"Do Portugal Profundo"


Em Leiria, um autor de um blog mereceu a atenção de um procurador do Ministério Público e de dois agentes da PJ, pela alegada prática de um crime punível com pena até um ano ou pena de multa.

Em Guimarães, um sereno livreiro que expôs em escaparate um livro intitulado "As mulheres não gostam de foder" mereceu igualmente a atenção de um procurador que abriu inquérito em face de uma lei que não conheço e que punirà a exposição de material obsceno ao público. Com esta abertura de inquérito, que me abstenho de comentar pelo absurdo manifesto, gastar-se-à papel, o tempo de alguns funcionários, de alguns agentes policiais em notificações, dispender-se-ão honorários a advogado para defesa, etc.

Isto passa-se no mesmo país em que já ninguém fala de Isaltinos ou de Pretos. Lembram-se? Isto passa-se no mesmo país em que a criminalidade do tráfico de influências, da lavagem de dinheiro e da fraude económico-financeira associada ao financiamento dos partidos parece adormecer em discretas gavetas.

Estando o Ministério Público submetido a um princípio hipócrita de legalidade - que significa que é obrigado a investigar e acusar por todos os crimes, mesmo que os meios sejam limitados - , em lugar de estar submetido a um princípio de oportunidade que fosse rigorosamente sindicável - que lhe permitiria, em face da limitação de meios, dar prioridade à investigação e acusação dos crimes mais complexos e que mais danos geram na comunidade - o resultado de tudo isto é que, na prática, como o panorama confirma, acaba por funcionar o princípio da oportunidade na prática e no pior sentido: como é menos complexo e exige menos meios, é mais fácil e eficaz perseguir os "pilha-galinhas", a pequena criminalidade que se despacha em duas páginas de um despacho de acusação já minutado à saciedade em tantos outros casos idênticos: cheque sem provisão, a agressão entre vizinhos, a injúria, o tabefe, o roubo, o pequeno traficante que teve azar.

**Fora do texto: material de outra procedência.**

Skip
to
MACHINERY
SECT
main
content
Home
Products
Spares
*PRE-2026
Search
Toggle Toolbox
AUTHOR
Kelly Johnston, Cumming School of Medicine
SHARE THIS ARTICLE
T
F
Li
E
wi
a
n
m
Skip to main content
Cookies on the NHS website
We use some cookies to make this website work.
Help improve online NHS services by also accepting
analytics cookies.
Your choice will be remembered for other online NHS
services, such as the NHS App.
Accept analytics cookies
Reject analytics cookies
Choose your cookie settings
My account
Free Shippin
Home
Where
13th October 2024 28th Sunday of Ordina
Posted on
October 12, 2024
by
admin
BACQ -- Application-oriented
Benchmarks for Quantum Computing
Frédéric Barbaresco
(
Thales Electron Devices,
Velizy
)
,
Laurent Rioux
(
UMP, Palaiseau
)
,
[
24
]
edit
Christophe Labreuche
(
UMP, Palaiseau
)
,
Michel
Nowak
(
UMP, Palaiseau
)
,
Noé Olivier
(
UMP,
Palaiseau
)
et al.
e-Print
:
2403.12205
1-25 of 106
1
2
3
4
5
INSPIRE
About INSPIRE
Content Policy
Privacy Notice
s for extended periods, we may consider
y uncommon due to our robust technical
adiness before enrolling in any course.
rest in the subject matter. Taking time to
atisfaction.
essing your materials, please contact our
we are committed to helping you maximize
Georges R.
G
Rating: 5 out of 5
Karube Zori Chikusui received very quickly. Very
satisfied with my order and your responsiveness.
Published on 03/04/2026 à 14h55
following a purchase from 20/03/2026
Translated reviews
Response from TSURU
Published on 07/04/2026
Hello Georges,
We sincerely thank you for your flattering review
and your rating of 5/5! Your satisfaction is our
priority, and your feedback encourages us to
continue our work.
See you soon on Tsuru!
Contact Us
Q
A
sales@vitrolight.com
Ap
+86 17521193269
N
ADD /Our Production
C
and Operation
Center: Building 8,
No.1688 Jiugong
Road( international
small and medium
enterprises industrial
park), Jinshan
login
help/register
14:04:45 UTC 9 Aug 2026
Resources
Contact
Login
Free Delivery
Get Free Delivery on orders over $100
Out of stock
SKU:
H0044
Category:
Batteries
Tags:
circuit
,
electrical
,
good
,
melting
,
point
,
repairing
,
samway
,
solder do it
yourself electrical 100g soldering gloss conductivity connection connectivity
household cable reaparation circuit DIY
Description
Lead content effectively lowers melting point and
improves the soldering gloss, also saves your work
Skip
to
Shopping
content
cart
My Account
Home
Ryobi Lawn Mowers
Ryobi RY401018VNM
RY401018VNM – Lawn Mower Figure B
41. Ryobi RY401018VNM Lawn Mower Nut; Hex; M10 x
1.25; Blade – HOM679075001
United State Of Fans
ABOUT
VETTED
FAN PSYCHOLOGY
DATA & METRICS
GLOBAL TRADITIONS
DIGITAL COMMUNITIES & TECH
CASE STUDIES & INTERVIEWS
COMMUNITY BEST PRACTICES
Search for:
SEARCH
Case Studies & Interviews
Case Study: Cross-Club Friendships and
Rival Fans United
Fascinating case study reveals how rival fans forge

Alguém conhece gestores de empresas obscenamente falidas no Vale de Ave ou em Belmonte, em cujas comarcas os senhores procuradores tenham com zelo, diligência e eficácia idênticas à aplicada ao Sr. António Balbino Caldeira, entrado pela porta adentro com mandados de revista para apurarem: as contas bancárias, os bens móveis, a mistura entre dinheiros da empresa e dinheiros da família, o saco comum de onde se paga o jipe pró menino e o mercedes novo para a Patroa e digníssima esposa?

Alguém conhece alguma secretaria-geral de um dos partidos políticos ou casa particular de um dos seus secretários-gerais revistada com a mesma eficácia e zelo aplicada ao Sr. António Balbino Caldeira?

Em suma: a criminalidade económica ou contra o Estado de Direito (corrupção, tráfico de influências, lavagens de dinheiro) fica essencialmente impune. Porquê? Porque, genericamente não há lesados directos: a lesada é a comunidade, é o sistema político, e as pessoas não a sentem, ou pelo menos não a associam depois aos males de que se vão queixando, como por exemplo, o preço exorbitante de uma casa de habitação pelo facto de ter de reflectir as luvas que vários intermediários tiveram de receber na autarquia ou no partido. O que interessa ao povão em eleições é que lhe falem da pequena criminalidade, da insegurança, da velhinha que tem medo do roubo por esticão, ou do sujeito que está preocupado se lhe sacam o auto-rádio da viatura.

Entretanto, importunam-se os Balbinos...É mais fácil e lava mais branco!

in Afixe

Publicado por Manuel 01:00:00  

5 Comments:

  1. zazie said...
    Pinto Nogueira,
    Eu entendo a sua indignação e os seus escrúpulos. Mas, ainda que isso tenha acontecido, mantenha a distância. Nem os parentes temos de carregar às costas quanto mais a profissão!
    ...já nos basta o país ";O)))
    zazie said...
    e nestas recordações fico sempre com um sorrizinho malandro. É que a esses quem lhes bateu fui eu que eles a mim nunca me apanharam looooooooolll
    Anónimo said...
    ó manel, essa do livro parece que foi em viseu
    Anónimo said...
    http://jn2.sapo.pt/textos/out60812.asp
    Manuel said...
    Quanto a ser em Viseu ou Guimarães, o texto não é meu, foi publicado, tal como se indica noutro blog - o Afixe... De qualquer forma o erro na geografia é absolutamente irrelevante para o caso.